▸ Problem requirements: In your copy, set down the entries exactly and exclude the pictures.

Provided material START

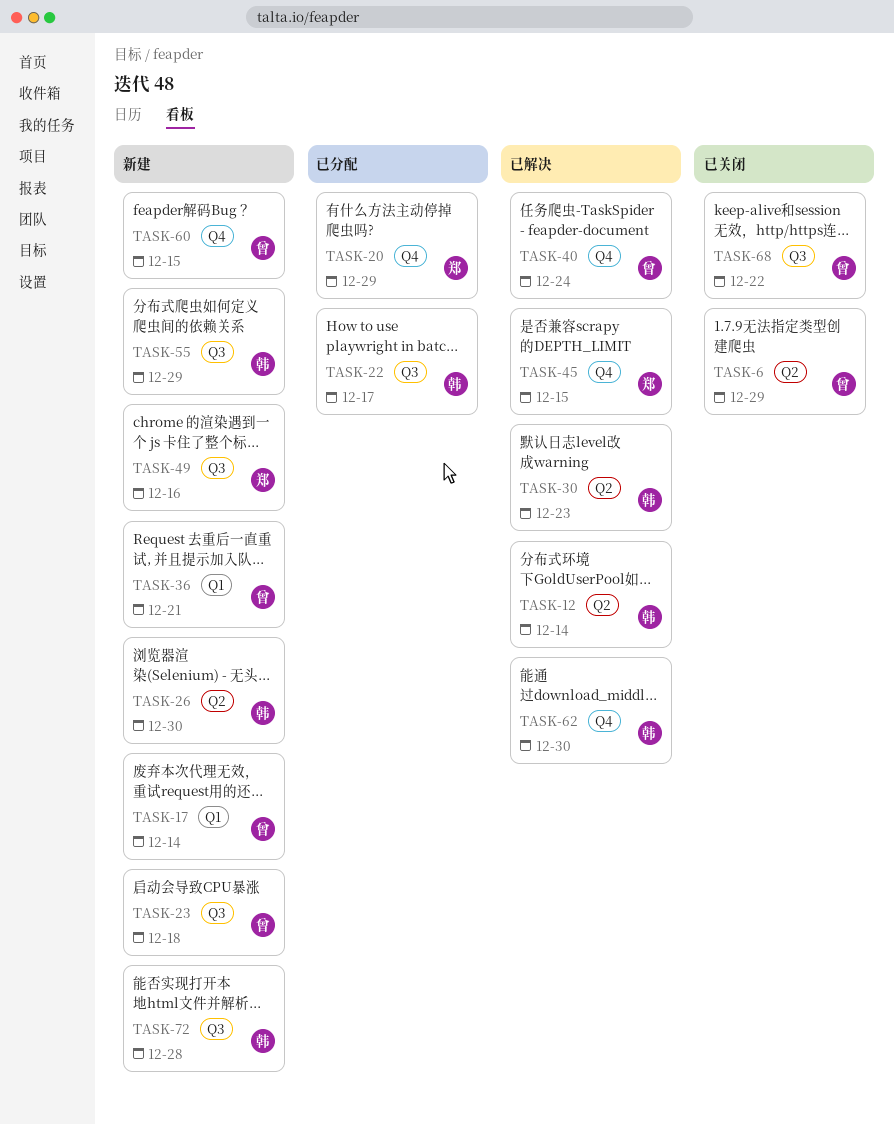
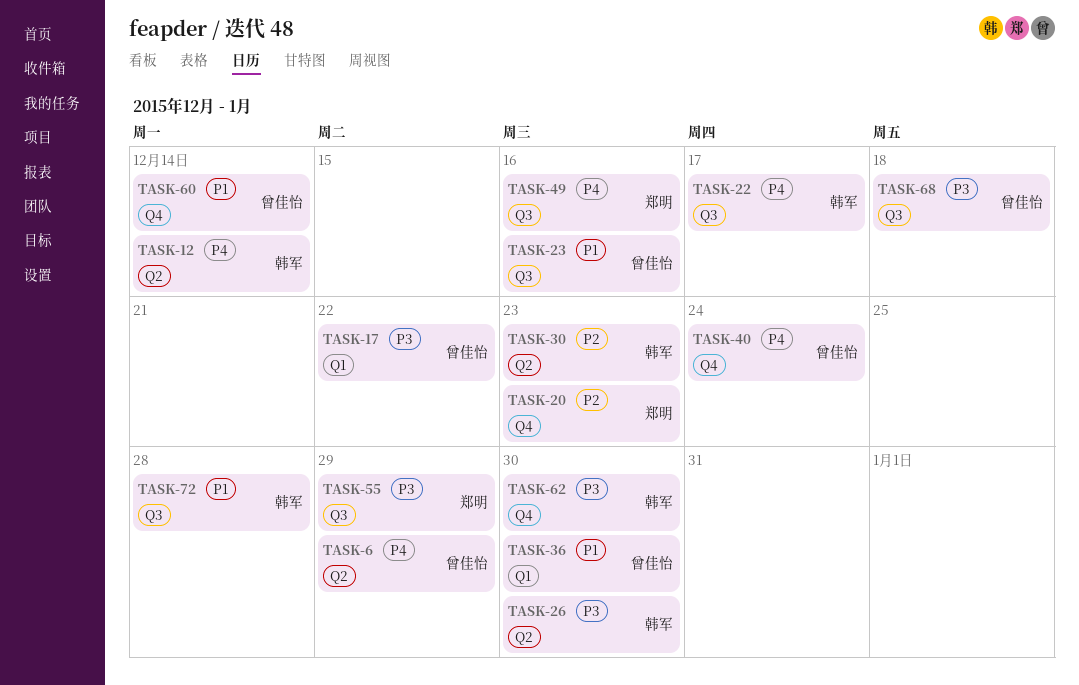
TASK-17, due: Dec 14 -> Dec 22
TASK-20, due: Dec 29 -> Dec 23
TASK-23, due: Dec 18 -> Dec 16
TASK-36, due: Dec 21 -> Dec 30
TASK-45: present -> none
TASK-55, owner: 韩军 -> 郑明
TASK-60, due: Dec 15 -> Dec 14
TASK-68, due: Dec 22 -> Dec 18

Provided material END

▸ Output:
TASK-17, due: Dec 14 -> Dec 22
TASK-20, due: Dec 29 -> Dec 23
TASK-23, due: Dec 18 -> Dec 16
TASK-36, due: Dec 21 -> Dec 30
TASK-45: present -> none
TASK-55, owner: 韩军 -> 郑明
TASK-60, due: Dec 15 -> Dec 14
TASK-68, due: Dec 22 -> Dec 18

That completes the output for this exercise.